The Canadian military has an opportunity to define itself for the foreseeable future by becoming a world leader in cyber warfare. By assembling that expertise and capability, Canada could truly become the best at one particular style of operation.

INFORMATION SHIFT
During World War II, British bomber crews of the famous Dam Busters gave their lives to attack dams in the industrialised Ruhr Valley to cut off power supplies to vital war industries. They knocked out the dams but failed to disrupt the factories.

Today an enemy force can launch a similar attack, at the risk of only a broken fingernail, yet with certainty of devastating their targets as well as directly assaulting up and downstream objectives.

As late as the Vietnam War, commanders could determine the strength of their opposition through good intelligence – numbers of ships, aircraft, tanks, troops. Effective commanders in cyber warfare world can hide weapons, keeping their enemy in the dark until the instant weapons are unleashed.

The US military is convinced that “operations within the information domain will become as important as those conducted in the domains of sea, land, air, and space.”

As internet high-speed connectivity reaches around the globe, almost all countries will be capable of cyber warfare. That presents a considerable challenge.

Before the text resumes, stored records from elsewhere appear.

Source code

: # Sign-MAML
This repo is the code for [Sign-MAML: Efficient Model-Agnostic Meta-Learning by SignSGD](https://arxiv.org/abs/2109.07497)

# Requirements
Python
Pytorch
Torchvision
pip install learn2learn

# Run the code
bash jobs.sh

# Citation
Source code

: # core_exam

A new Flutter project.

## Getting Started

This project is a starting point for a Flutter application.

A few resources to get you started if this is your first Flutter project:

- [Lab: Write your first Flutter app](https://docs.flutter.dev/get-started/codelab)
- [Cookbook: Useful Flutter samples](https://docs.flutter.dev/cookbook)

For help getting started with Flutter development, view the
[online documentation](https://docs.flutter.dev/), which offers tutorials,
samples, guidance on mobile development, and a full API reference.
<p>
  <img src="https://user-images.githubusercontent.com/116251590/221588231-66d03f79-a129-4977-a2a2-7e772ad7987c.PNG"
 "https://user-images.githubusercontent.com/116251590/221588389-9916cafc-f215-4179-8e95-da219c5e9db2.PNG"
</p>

How will we be able to distinguish between an attack on our military control or our financial systems by a disgruntled individual and a coordinated attack by a terrorist organization, or cyber warfare by a nation state?

CYBER PEACKEEPERS
The Canadian Forces has changed dramatically from its naissance as a force designed to defeat armies on a battlefield and navies on the seas. Its current mandate is to keep the peace, in a climate in which political solutions can be used to resolve disputes.

Our claim as global peacekeepers is more perception than reality. Canada’s contribution to UN missions is now rather small. Of 92 countries furnishing forces, Canada ranks in the mid 30s. Even within the Americas, Canada is behind Uruguay, Argentina and others in the contribution of peacekeeping personnel.

However, as we search to enhance our defence capabilities, cyber warfare represents a field that would suit the strategic requirements of the Canadian military. It is a low cost alternative to rebuilding our military through expensive investments in hardware, and is a unique opportunity to become the peacekeepers of the information domain. It would nicely compliment a niche we have so proudly staked out on the ground.

Properly protecting ourselves from future enemies lurking in cyber space will require an unprecedented level of cooperation among our technology experts in the military, law enforcement, academia, private sector, and the legal profession. We need a proactive strategy now to combat this new threat in cyber space – the future battlefield of crime, warfare, and terrorism.